**Passage to read:**
= Beginning of Section =

The in-service date of the Kemper energy facility was pushed back to January and Mississippi Power said Friday the cost of the delay could be an additional $25 million to $35 million.
The in-service date of the Kemper energy facility was pushed back to January and Mississippi Power said Friday the cost of the delay could be an additional $25 million to $35 million. Courtesy of Mississippi Power

Mississippi Power Co. announced late Friday that although it is possible the Kemper power plant will be in service by Dec. 31, it now expects start-up in January.

Extending the in-service date beyond Dec. 31 will add $25 million to $35 million more to the cost for startup labor, materials, fuel and other costs, the company said, and possibly more.

“However, additional costs may be required for remediation of any further equipment and/or design issues identified,” the company said in its monthly report to the Mississippi Public Service Commission.

The October report showed a $6.4 million increase from September to October, “and Mississippi Power and Southern Company — not Mississippi Power customers — will pay this cost increase,” spokesman Jeff Shepard said.

He said Mississippi Power continues making progress. “Last month, the project reached another significant milestone when it generated electricity using syngas from Mississippi lignite on the project’s second gasifier,” he said.

= End of Section =

**Work instruction A:** In the article on the Kemper power plant, when does Mississippi Power now expect start-up?
**Work instruction B:** Decide whether each statement agrees with the article on the Kemper power plant, and quote the words that settle it: (i) The October report showed a $6.4 million increase from September to October. (ii) Mississippi Power customers will pay the October cost increase. (iii) The project generated electricity using syngas on its first gasifier.
**Work instruction C:** Write what comes next in the article on the Kemper power plant, picking up after its final sentence.
The listing is not needed for this work.

**Recorded data:**
= Beginning of Section =

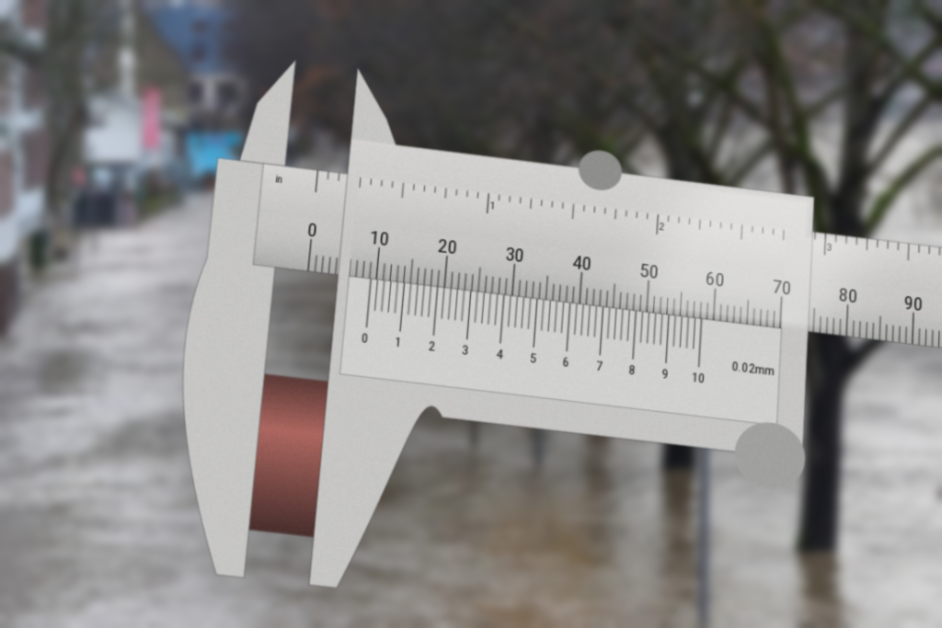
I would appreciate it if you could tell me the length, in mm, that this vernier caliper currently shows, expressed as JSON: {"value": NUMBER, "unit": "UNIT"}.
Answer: {"value": 9.2, "unit": "mm"}
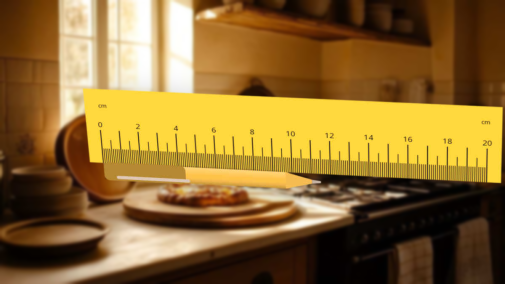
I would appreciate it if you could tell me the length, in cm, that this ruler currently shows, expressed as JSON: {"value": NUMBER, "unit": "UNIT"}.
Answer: {"value": 11.5, "unit": "cm"}
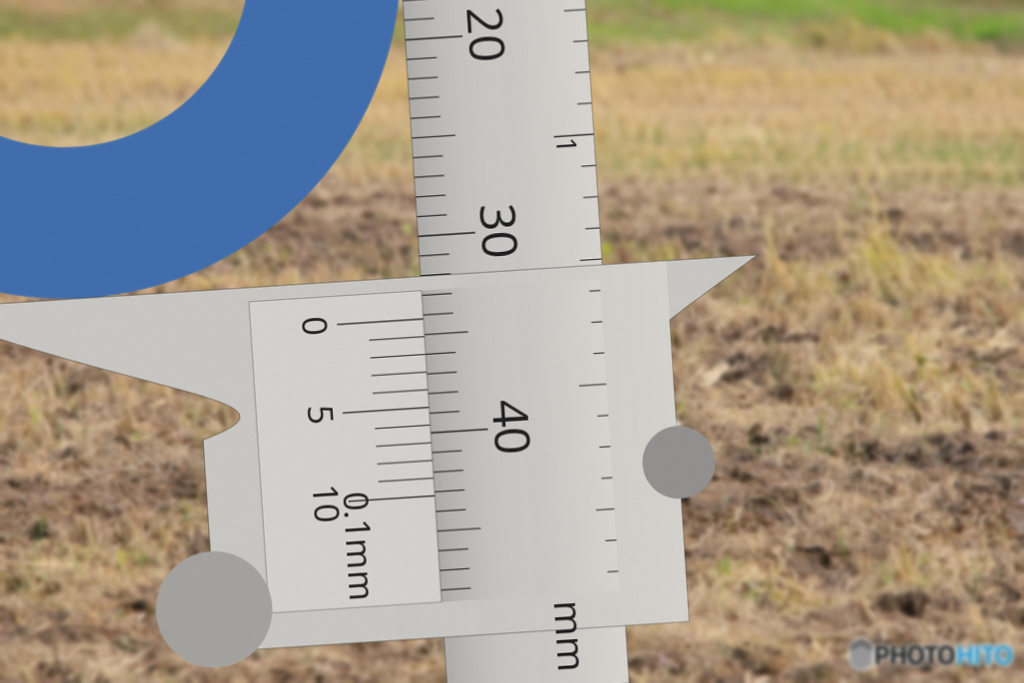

= End of Section =

**Exercise response A:** It now expects start-up in January.

**Exercise response B:**
(i) Yes: "The October report showed a $6.4 million increase from September to October."
(ii) No: "Mississippi Power and Southern Company — not Mississippi Power customers — will pay this cost increase."
(iii) No: "it generated electricity using syngas from Mississippi lignite on the project’s second gasifier."

**Exercise response C:**
The October report also revealed that through quarterly tax refunds as of Sept. 30, the company received abut $250 million in tax benefits for bonus depreciation, which are dependent upon placing the Kemper IGCC in service by Dec. 31.

If that doesn’t happen “(i)n connection with the fourth quarter estimated tax payment, Mississippi Power will be required to repay this amount through Southern Co.’s intercompany tax allocation,” the report said. “Any Mississippi Power cash need arising from this intercompany payment is expected to be provided through a loan from Southern Co.”

Due to Southern Co.’s projected consolidated net operating loss for 2016, no cash payment will be required to the Internal Revenue Service, the report said.

The lignite plant that originally was expected to cost a little more than $2 billion has soared to nearly $7 billion.